(a)
- (1) The stock and debt estimate of market value is calculated by summing the market value of all stock and long-term debt securities.
- (2) Accumulated deferred federal income taxes and investment tax credits shall not be included in this approach as a separate item.
(b) Market value shall be calculated as follows:
(1) Market value of traded stock.
- (A)
(i) The market price may be derived from monthly prices from the period of September through December of the year immediately preceding the assessment date.
(ii) Consideration may also be given to prices derived from the same time period in the three (3) years immediately preceding the assessment date.
- (B) A premium or discount to the stock may be considered above or below the current market price where evidence warrants;
(2) Market value of nontraded stock.
(A)
- (i) In the absence of direct market data, the market value of stock shall be determined by way of a proxy.
- (ii) Where a parent-subsidiary company relationship exists and the subsidiary company does not have traded stock, the parent company’s stock may act as the appropriate proxy provided the parent is in the same risk class.
- (iii) A parent proxy may not be appropriate if the parent company is engaged in diversified business activities different from the subsidiary.
(B) The estimate of value of the nontraded stock shall be via consideration of:
- (i)
- (a) (a) The percentage relationship of the market to book equity ratio of the parent (proxy) company as applied to the subsidiary book equity.
(b) (b) Consideration may also be given to ratios derived from the same time period in the three (3) years immediately preceding the assessment date;
- (ii)
- (a) (a) The price-earnings multiple of the parent or proxy companies multiplied by the net income of the subsidiary, after adjustment for abnormalities.
(b) (b) The price-earnings multiple of the parent or proxy companies may be derived from monthly multiples from the period of September through December of the year immediately preceding the assessment date, with consideration given to multiples derived from the same time period in the three (3) years immediately preceding the assessment date, or the price-earnings multiple may be derived using current prices and future earnings estimates made by security analysts.
(c) (c) When employing this technique, comparability is required.
- (d) (d) In determining comparability, primary emphasis should be placed on each of the following items:
- (1) (1) Industry classes;
- (2) (2) Risk;
- (3) (3) Growth;
- (4) (4) Profitability;
- (5) (5) Size and physical characteristics; and
(6) (6) Other characteristics;
(iii) The values/ratios of the subsidiary components in relation to the parent as published by analysts in financial publications generally available to the public; and
- (iv) The total subsidiary to total parent ratio of:
- (a) (a) Gross plant;
(b) (b) Net plant;
(c) (c) Gross revenue; and
- (d) (d) Net operating income.
- (C) For parent-subsidiary companies or other companies not meeting the above requirement, other risk-equivalent companies having traded stock may be used to estimate the market value of nontraded stock;
(3) Market value of long-term debt and preferred stock.
- (A) Traded.

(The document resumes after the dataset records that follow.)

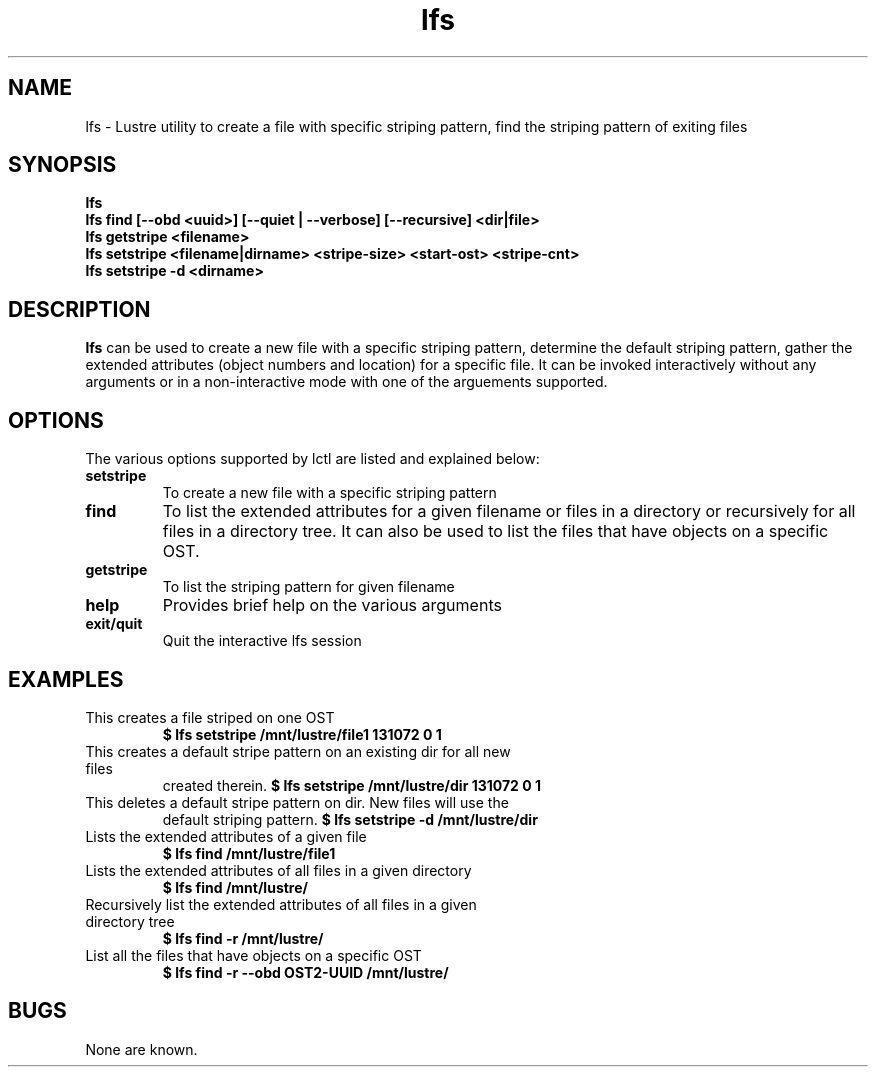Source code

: .TH lfs 1 "2003 Oct 29" Lustre "configuration utilities"
.SH NAME
lfs \- Lustre utility to create a file with specific striping pattern, find the striping pattern of exiting files
.SH SYNOPSIS
.br
.B lfs
.br
.B lfs find [--obd <uuid>] [--quiet | --verbose] [--recursive] <dir|file>
.br
.B lfs getstripe <filename> 
.br
.B lfs setstripe <filename|dirname> <stripe-size> <start-ost> <stripe-cnt>
.br
.B lfs setstripe -d <dirname>
.SH DESCRIPTION
.B lfs
can be used to create a new file with a specific striping pattern, determine the default striping pattern, gather the extended attributes (object numbers and 
location) for a specific file. It can be invoked interactively without any 
arguments or in a non-interactive mode with one of the arguements supported. 
.SH OPTIONS
The various options supported by lctl are listed and explained below:
.TP
.B setstripe 
To create a new file with a specific striping pattern
.TP
.B find 
To list the extended attributes for a given filename or files in a directory or recursively for all files in a directory tree. It can also be used to list the files that have objects on a specific OST. 
.TP
.B getstripe 
To list the striping pattern for given filename
.TP
.B help 
Provides brief help on the various arguments
.TP
.B exit/quit 
Quit the interactive lfs session

.SH EXAMPLES
.TP
This creates a file striped on one OST
.B $ lfs setstripe /mnt/lustre/file1 131072 0 1
.TP
This creates a default stripe pattern on an existing dir for all new files
created therein.
.B $ lfs setstripe /mnt/lustre/dir 131072 0 1
.TP
This deletes a default stripe pattern on dir.  New files will use the
default striping pattern.
.B $ lfs setstripe -d /mnt/lustre/dir
.TP
Lists the extended attributes of a given file
.B $ lfs find /mnt/lustre/file1
.TP
Lists the extended attributes of all files in a given directory
.B $ lfs find /mnt/lustre/
.TP
Recursively list the extended attributes of all files in a given directory tree
.B $ lfs find -r /mnt/lustre/
.TP
List all the files that have objects on a specific OST
.B $ lfs find -r --obd OST2-UUID /mnt/lustre/
.SH BUGS
None are known.
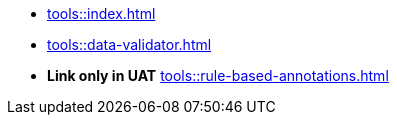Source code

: * xref:tools::index.adoc[]
* xref:tools::data-validator.adoc[]
ifeval::["{env}" != "prod"]
* **Link only in UAT** xref:tools::rule-based-annotations.adoc[]
endif::[]

////
ToDo: clarify what kind of menu to include here
- xref:data-use::rgbif.adoc[rgbif]
- xref:data-use::pygbif.adoc[pygbif]
- IPT
- validator
- species matcher
- name parser
- sequence ID
- derived datasets
? MAXENT
////
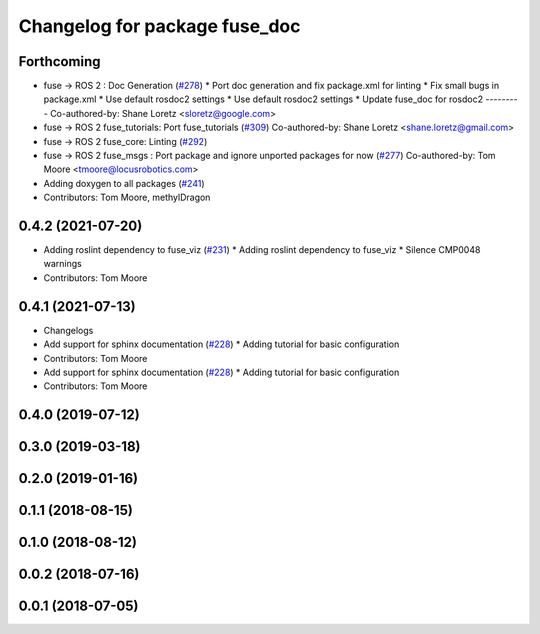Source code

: ^^^^^^^^^^^^^^^^^^^^^^^^^^^^^^
Changelog for package fuse_doc
^^^^^^^^^^^^^^^^^^^^^^^^^^^^^^

Forthcoming
-----------
* fuse -> ROS 2 : Doc Generation (`#278 <https://github.com/locusrobotics/fuse/issues/278>`_)
  * Port doc generation and fix package.xml for linting
  * Fix small bugs in package.xml
  * Use default rosdoc2 settings
  * Use default rosdoc2 settings
  * Update fuse_doc for rosdoc2
  ---------
  Co-authored-by: Shane Loretz <sloretz@google.com>
* fuse -> ROS 2 fuse_tutorials: Port fuse_tutorials (`#309 <https://github.com/locusrobotics/fuse/issues/309>`_)
  Co-authored-by: Shane Loretz <shane.loretz@gmail.com>
* fuse -> ROS 2 fuse_core: Linting (`#292 <https://github.com/locusrobotics/fuse/issues/292>`_)
* fuse -> ROS 2 fuse_msgs : Port package and ignore unported packages for now (`#277 <https://github.com/locusrobotics/fuse/issues/277>`_)
  Co-authored-by: Tom Moore <tmoore@locusrobotics.com>
* Adding doxygen to all packages (`#241 <https://github.com/locusrobotics/fuse/issues/241>`_)
* Contributors: Tom Moore, methylDragon

0.4.2 (2021-07-20)
------------------
* Adding roslint dependency to fuse_viz (`#231 <https://github.com/locusrobotics/fuse/issues/231>`_)
  * Adding roslint dependency to fuse_viz
  * Silence CMP0048 warnings
* Contributors: Tom Moore

0.4.1 (2021-07-13)
------------------
* Changelogs
* Add support for sphinx documentation (`#228 <https://github.com/locusrobotics/fuse/issues/228>`_)
  * Adding tutorial for basic configuration
* Contributors: Tom Moore

* Add support for sphinx documentation (`#228 <https://github.com/locusrobotics/fuse/issues/228>`_)
  * Adding tutorial for basic configuration
* Contributors: Tom Moore

0.4.0 (2019-07-12)
------------------

0.3.0 (2019-03-18)
------------------

0.2.0 (2019-01-16)
------------------

0.1.1 (2018-08-15)
------------------

0.1.0 (2018-08-12)
------------------

0.0.2 (2018-07-16)
------------------

0.0.1 (2018-07-05)
------------------
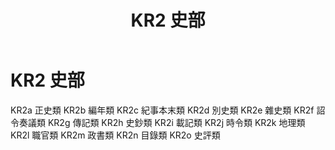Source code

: #+TITLE: KR2 史部

* KR2 史部
KR2a 正史類
KR2b 編年類
KR2c 紀事本末類
KR2d 別史類
KR2e 雜史類
KR2f 詔令奏議類
KR2g 傳記類
KR2h 史鈔類
KR2i 載記類
KR2j 時令類
KR2k 地理類
KR2l 職官類
KR2m 政書類
KR2n 目錄類
KR2o 史評類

When a telephone company’s long-term debt and preferred stock are traded, the market price of each debt and preferred issue shall be derived from monthly prices from the period of September through December of the year immediately preceding the assessment date.
(B) Nontraded.
- (i) In the absence of direct market data, the market value of debt and preferred stock may be estimated by way of a recognized financial rating such as the required current market rate or the yield to maturity of similarly rated debt securities of similar maturities.
- (ii) United States Treasury bonds shall be the proxy for all federally financed debt; and
(4) Nonoperating and nontaxable property.
- (A) Any nonoperating property or nontaxable property included within the unit value shall be deducted.
- (B) Nonoperating property that can be identified may be deducted directly by the use of a direct adjustment mechanism, which excludes those funding sources from the stock and debt indicator that are not directly related to the actual property subject to valuation.
(C) The estimate of the value of the remaining nonoperating property shall be via consideration of the total remaining nonoperating property to total property ratios of two (2) or more of the following:
- (i) Gross plant;
- (ii) Depreciated plant;
- (iii) Gross revenue; and
- (iv) Net operating income.
Codification Notes: This section was promulgated as part of Section II of the Market Valuation Rules for Telephone Companies prior to codification into the Code of Arkansas Rules.